Alfred Redl's Penknife


Alfred Redl




Enhanced signal-to-noise detection


Autonomic Nervous System Reversal



Collected by

Warehouse 13







Date of Collection

March 28, 2015



Alfred Redl (14 March 1864 – 25 May 1913) served the Austro-Hungarian counterintelligence department Evidenzbureau to a high degree of competency. New techniques such as photography and fingerprinting began to keep a database on suspects. He ousted traitors spying on the nation and prevented foreigners from gaining military access. Starting in 1902, Redl also sold classified internal reports and mobilization plans to Russia.

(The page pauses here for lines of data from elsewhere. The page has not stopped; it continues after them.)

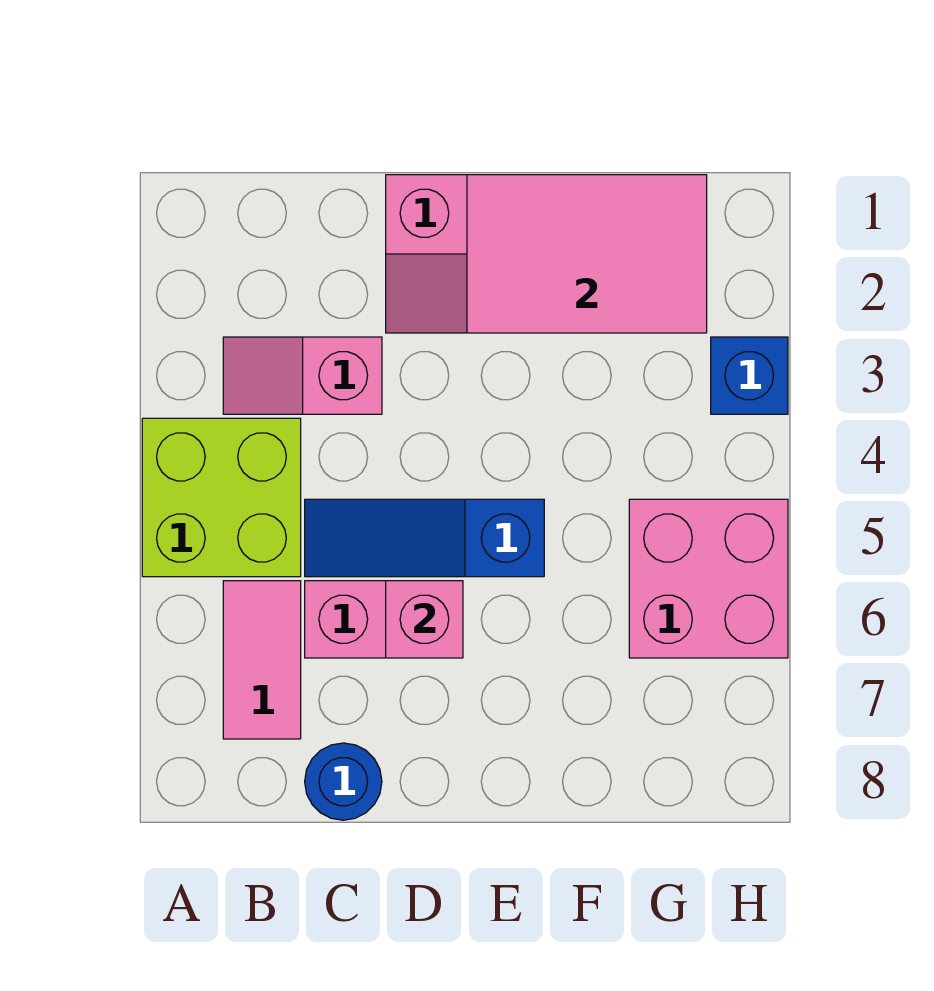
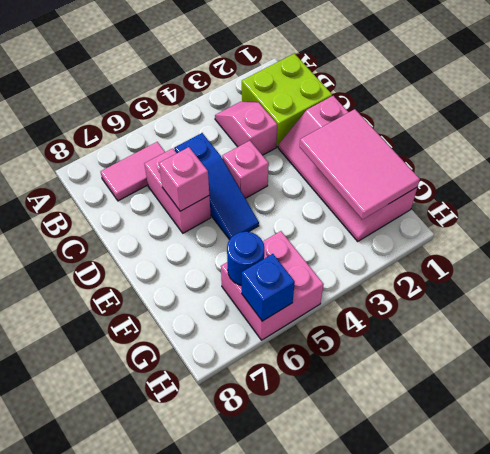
lime 2x2 brick [142,418,301,577] -> lime 2x2 brick moved to [242,54,332,147]
blue 1x3 slope [305,499,544,577] -> blue 1x3 slope turned to [174,133,259,240]
blue 1x1 round brick [305,743,382,820] -> blue 1x1 round brick moved to [227,232,264,285]
none -> pink 1x1 brick [222,141,269,198]
blue 1x1 brick [711,337,788,414] -> blue 1x1 brick moved to [242,254,295,321]

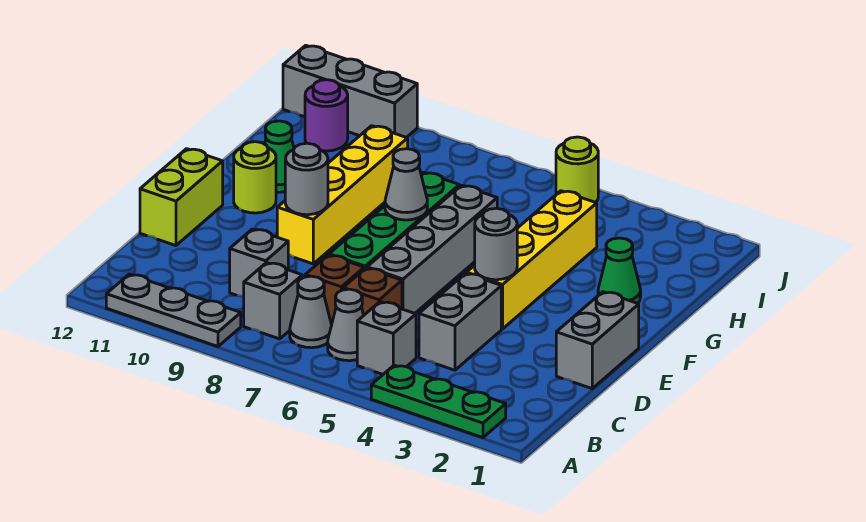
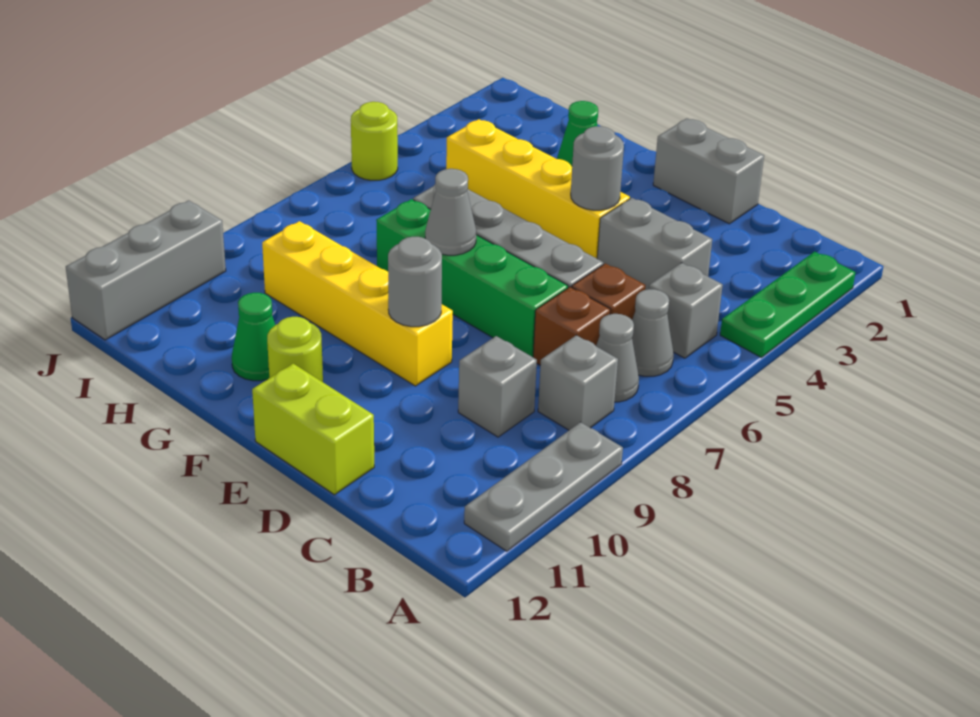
purple 1x1 round brick [305,80,348,151] -> none

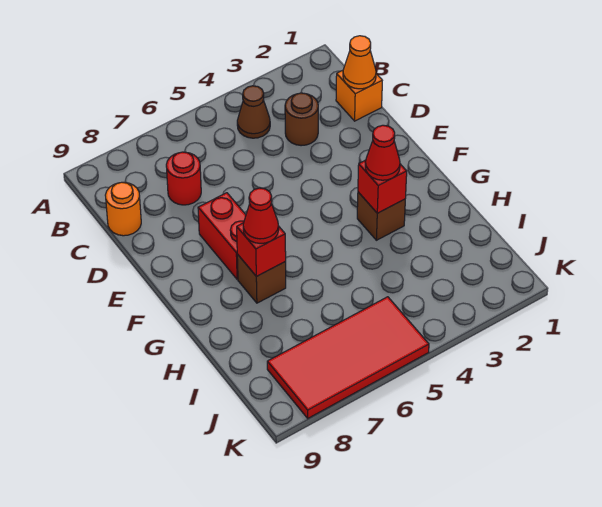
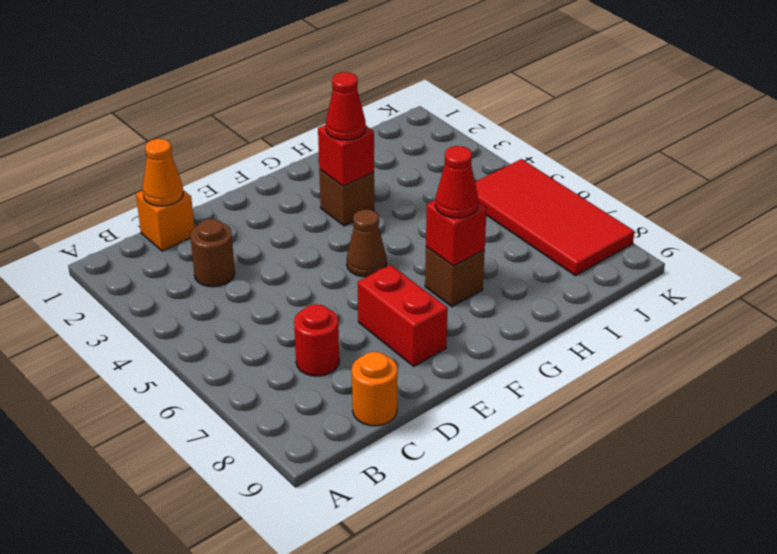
brown 1x1 cone [237,86,270,138] -> brown 1x1 cone moved to [347,210,387,277]
red 1x2 brick [198,193,246,279] -> red 1x2 brick turned to [358,265,448,366]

Initially, they had pictures of him in homosexual relationships but Redl grew fond of the luxury their payments arranged. For a decade, Redl transferred images and code relays including Plan III, the prime Austrian attack strategy against neighboring Serbia. An estimated half-million fellow soldiers were killed when the leadership committed to Plan III. To protect himself from suspicion, he feigned loyalty by exposing smaller spies already implanted in the bureau and arresting them personally.

By 1912, Redl was promoted to Chief of Staff. His pupil director had a paranoid habit of checking suspicious and unmarked mail. One envelope contained a cache of foreign payments addressed from a known spy haven. Another envelope appeared a year later; detectives followed to the destination and found the missing cap to a penknife, probably their suspect’s. They staked out the hotel lobby and saw their former boss Redl retrieve the cap. Redl admitted immediately to selling state intelligence. He asked for a loaded revolver and privacy in his room before further inquiry was possible.


Greater ability to distinguish relevant actions from background noise. Their mind, followed by their sensory organs can more accurately tell apart important stimuli from chatter. Crickets buzzing can be mentally blocked for greater concentration and keywords parsed for useful secrets in nondescript documents. Precision grows with time and continued observation.

Makes the nervous system itself behave wonky. The sympathetic system normally prepares for intensity, while the parasympathetic mellows a person for resting. Both normally react immediately to threats or safety. It possibly allows greater intentional access to remain calm-headed but intensely attuned to their surroundings. Each system will slowly begin firing across the body at the most opposite times – relaxing too calmly when in danger, or fretting nervously over pure nothing. Users attract suspicion for their inconsistent behavior – seen at best a simmering panic attack, at worst psychotic in nature.